#### [Exercises]
**A)** Quote the post about the song "Question," starting with "I always liked" and going on through "forgetfulness and loss.".
**B)** Decide whether each statement below agrees with the post about the song "Question," and answer yes or no with the deciding words from the post, quoted exactly. (i) The writer came across a piece about The Moody Blues while searching for a factoid last week. (ii) The writer turns 60 in a few weeks. (iii) The writer never cared for the song "Question."

Between the silence of the mountains
And the crashing of the sea
There lies a land I once lived in
And she’s waiting there for me
But in the grey of the morning
My mind becomes confused
Between the dead and the sleeping
And the road that I must choose

I’m looking for someone to change my life
I’m looking for a miracle in my life
And if you could see what it’s done to me
To lose the love I knew
Could safely lead me to
The land that I once knew
To learn as we grow old
The secrets of our soul

–Excerpt from “Question” by The Moody Blues


In searching for some factoid last week, I stumbled into a piece about The Moody Blues and their top songs, one of which is “Question” (shown in the excellent video above).

I always liked that song. The plaintiveness of the question that erupts from the heart of the singer resonates.

Many people are looking at life right now and asking how it is we are where we are. Beyond the questions that afflict us all comes that one individual query, the one that haunts a lot of us who scout our personal situations and ask what happened to that place of refuge and hope from long ago, that “land that I once knew.”

I turn 50 in a few weeks, and I guess that’s good enough time as any to get introspective. Now more than ever, I run into fellow travelers paralyzed by the search for the land they once knew, for someone to change their lives, for some miracle to happen that will forever alter the inevitability of the road they find themselves on, the road that winds through the grey mists of morning that lead into forgetfulness and loss.

How is it that some people seem to find their mission and fulfill it, while other people look and look and yet the road never makes itself clear?

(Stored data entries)
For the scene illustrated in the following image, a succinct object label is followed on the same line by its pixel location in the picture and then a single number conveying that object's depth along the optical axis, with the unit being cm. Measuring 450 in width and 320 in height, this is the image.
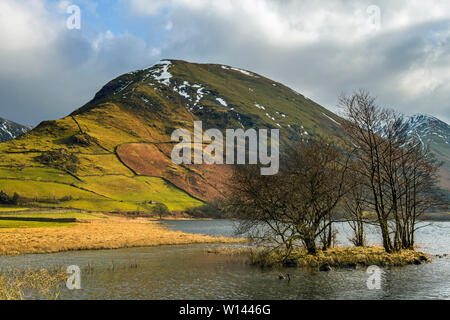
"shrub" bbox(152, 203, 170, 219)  15954
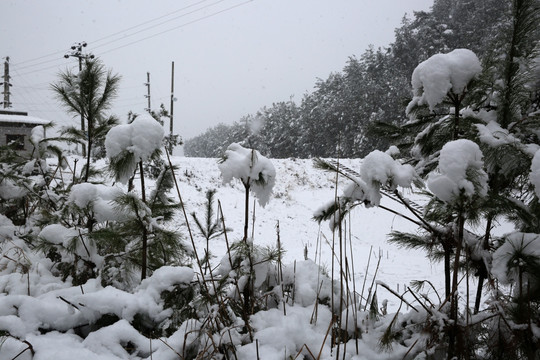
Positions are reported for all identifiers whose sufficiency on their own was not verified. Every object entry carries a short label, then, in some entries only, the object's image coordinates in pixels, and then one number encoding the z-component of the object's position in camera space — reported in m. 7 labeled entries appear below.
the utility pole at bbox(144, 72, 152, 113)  24.63
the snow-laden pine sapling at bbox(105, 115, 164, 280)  1.52
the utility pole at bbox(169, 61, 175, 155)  16.88
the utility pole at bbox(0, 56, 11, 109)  24.22
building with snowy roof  15.53
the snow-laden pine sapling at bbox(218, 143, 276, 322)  1.51
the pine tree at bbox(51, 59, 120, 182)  2.45
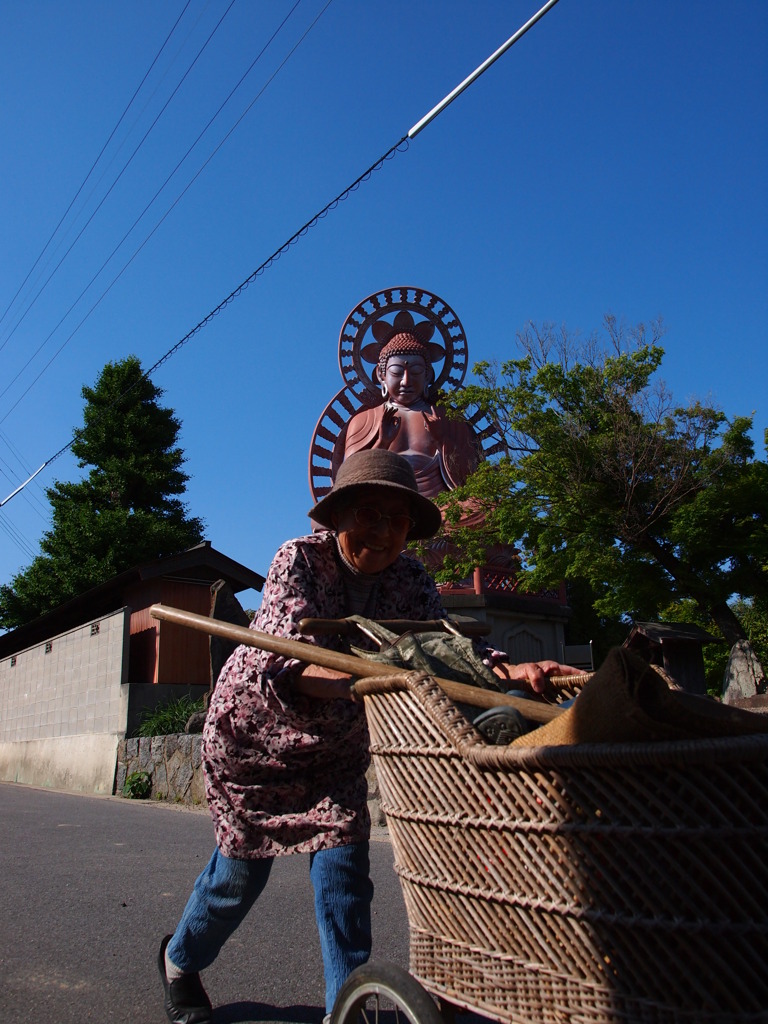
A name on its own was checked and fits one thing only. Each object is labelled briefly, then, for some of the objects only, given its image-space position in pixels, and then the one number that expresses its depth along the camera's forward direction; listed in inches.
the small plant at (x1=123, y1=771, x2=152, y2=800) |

#### [Numbered answers]
**A)**
I always liked that song. The plaintiveness of the question that erupts from the heart of the singer resonates.

Many people are looking at life right now and asking how it is we are where we are. Beyond the questions that afflict us all comes that one individual query, the one that haunts a lot of us who scout our personal situations and ask what happened to that place of refuge and hope from long ago, that “land that I once knew.”

I turn 50 in a few weeks, and I guess that’s good enough time as any to get introspective. Now more than ever, I run into fellow travelers paralyzed by the search for the land they once knew, for someone to change their lives, for some miracle to happen that will forever alter the inevitability of the road they find themselves on, the road that winds through the grey mists of morning that lead into forgetfulness and loss.

**B)**
(i) Yes: "In searching for some factoid last week, I stumbled into a piece about The Moody Blues and their top songs"
(ii) No: "I turn 50 in a few weeks"
(iii) No: "I always liked that song."